僕はそれどころではなかった。痛みで眠れないのだ。
「宗教」の授業はまったく思いださなかった。でも、僕は母の手をまさぐり、母は僕の手を握った。すると、麻酔ほどの効果はないが、マイルドに痛みが少し、ほんの少しだけ和らいだ気がして、僕はようやく眠りにつけた。

これを僕はキリスト教風に「奇跡」というつもりはない。けれど、確かに不思議な体験だった。
それから、僕は、ここには書ききれないほどの痛みと気落ちと回復への意志を経て、ようやく学校に戻った。相変わらず「宗教」の授業はあり、相変わらず僕は宗教に対して猜疑心を持っていた。ただ、手術前は読みたくもなかった聖書を、少しづつ読んでみようと思い始めた。なにか僕の知らないことがまだあるかもしれないと思ったからだった。

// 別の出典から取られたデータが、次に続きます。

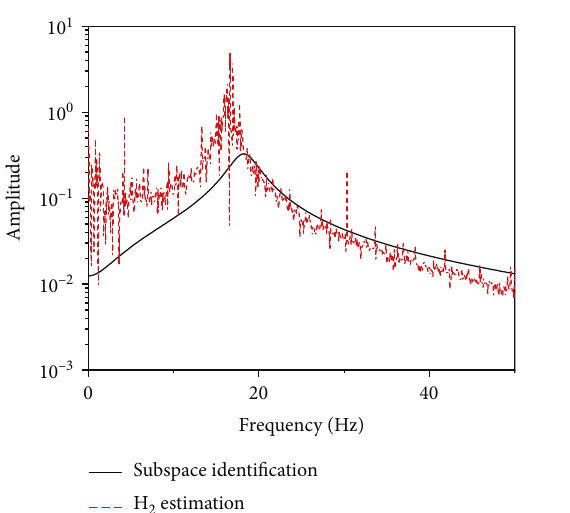
Figure 12: FRF of aileron rotational motion (dashed line: traditional H estimation; solid line: TNSI 2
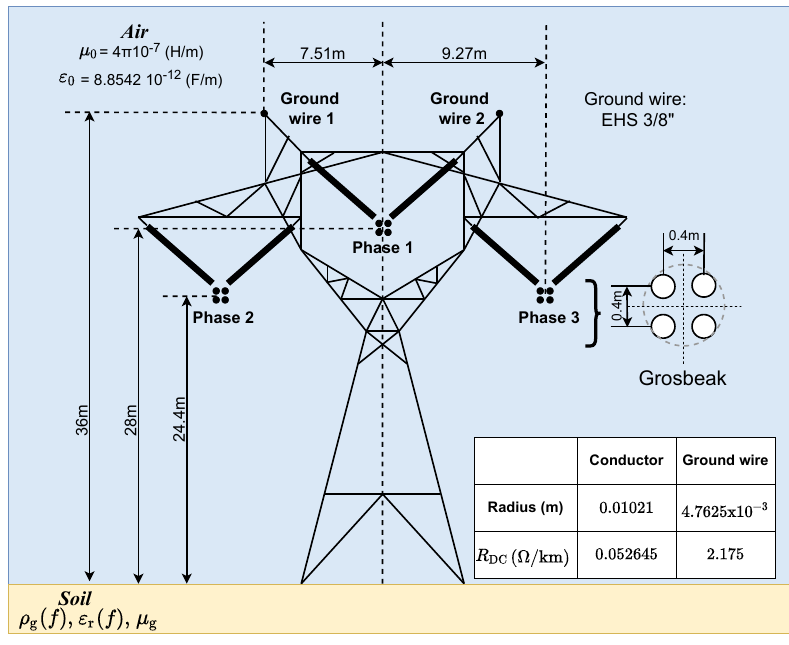
Figure 6. Configuration of the 440-kV OHTL with vertical symmetry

この話は、宗教をわずかばかりでも肯定するものではなく、かといって頭ごなしに否定するものでもない。
母が遺伝性疾患を持った僕に対して忸怩たる思いを抱え、僕が手術を経て、まあなんとか日常生活を送れるようになったその途上にほんの些細な不思議な体験をしたというだけの話である。

さて、先日、事件が起こった。
ある施設で暮らしていた人々が殺人者に殺された。殺されたのは人間であった。殺人者は殺人者だった。
この事件にはいかなる思想も哲学もない、社会学もなければ心理学もない、まして優生学の入る余地もない。事件の後に法があるのみだ。ただ人間が人間を殺したのだ。
しかし、それでも僕は居心地の悪さを感じている。居心地が悪いばかりか、涙が出てきそうだ。殺されたのは、果たして、僕ではなかったか。僕であり、母ではなかったか。
殺人者は、おそらく、そのことに気付いていないだろう。